■ **Your instructions**
Please find the lines in the following records that hold "БУХГАЛТЕРСКОГО", and copy them.

■ **The data**

====

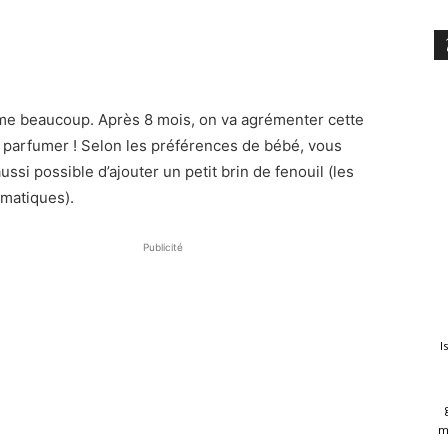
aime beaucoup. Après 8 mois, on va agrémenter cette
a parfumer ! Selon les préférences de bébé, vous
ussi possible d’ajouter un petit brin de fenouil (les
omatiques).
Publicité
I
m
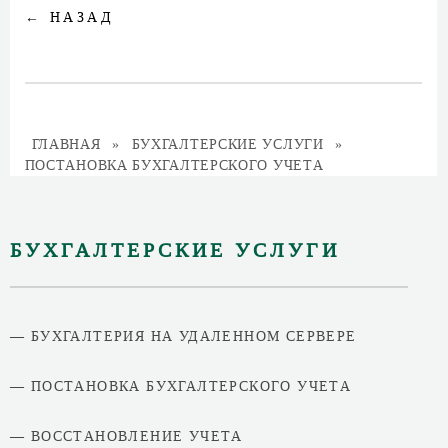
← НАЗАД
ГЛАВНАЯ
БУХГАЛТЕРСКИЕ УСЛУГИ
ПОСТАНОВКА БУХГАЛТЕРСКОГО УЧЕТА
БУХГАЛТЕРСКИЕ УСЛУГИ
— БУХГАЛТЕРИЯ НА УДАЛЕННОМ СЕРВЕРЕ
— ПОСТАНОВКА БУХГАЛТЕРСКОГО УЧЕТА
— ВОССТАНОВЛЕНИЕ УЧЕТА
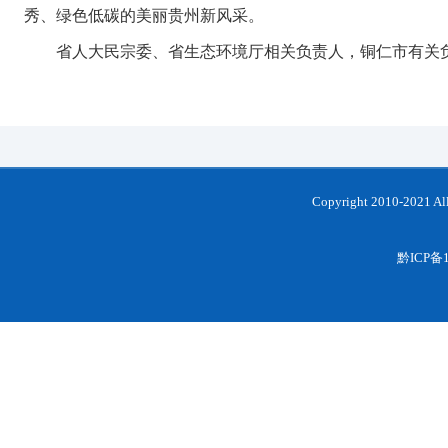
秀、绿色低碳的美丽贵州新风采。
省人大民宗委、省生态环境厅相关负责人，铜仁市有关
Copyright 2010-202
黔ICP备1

====

■ **Solution for this exercise**
ПОСТАНОВКА БУХГАЛТЕРСКОГО УЧЕТА
— ПОСТАНОВКА БУХГАЛТЕРСКОГО УЧЕТА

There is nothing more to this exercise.